Records for this task:

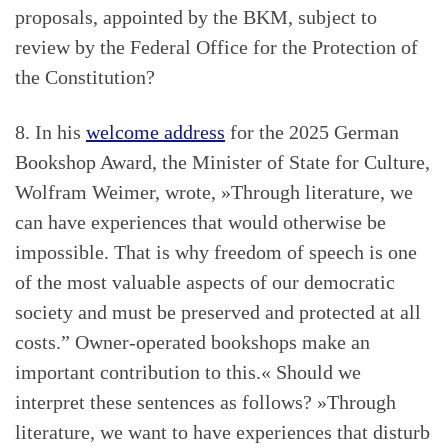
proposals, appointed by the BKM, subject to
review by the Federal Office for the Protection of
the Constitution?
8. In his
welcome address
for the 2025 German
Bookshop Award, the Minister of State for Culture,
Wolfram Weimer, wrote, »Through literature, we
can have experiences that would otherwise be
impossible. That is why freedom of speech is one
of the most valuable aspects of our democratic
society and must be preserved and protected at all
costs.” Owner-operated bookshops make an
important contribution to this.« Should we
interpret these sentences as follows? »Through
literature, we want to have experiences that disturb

--

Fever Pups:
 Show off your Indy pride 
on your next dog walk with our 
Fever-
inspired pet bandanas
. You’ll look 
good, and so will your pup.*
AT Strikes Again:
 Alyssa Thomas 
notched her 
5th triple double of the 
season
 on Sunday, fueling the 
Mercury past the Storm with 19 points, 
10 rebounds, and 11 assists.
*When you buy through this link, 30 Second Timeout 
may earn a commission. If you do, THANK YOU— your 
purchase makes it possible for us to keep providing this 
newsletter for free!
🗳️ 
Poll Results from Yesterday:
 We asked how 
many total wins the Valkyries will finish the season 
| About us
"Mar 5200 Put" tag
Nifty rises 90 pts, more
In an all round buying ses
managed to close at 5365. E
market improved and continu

What you should do:
Each line in the entries above, starting at the line with "We asked how" and ending at the line with "market improved and continu", is to be printed exactly, and only those lines.

The answer:
 We asked how 
many total wins the Valkyries will finish the season 
| About us
"Mar 5200 Put" tag
Nifty rises 90 pts, more
In an all round buying ses
managed to close at 5365. E
market improved and continu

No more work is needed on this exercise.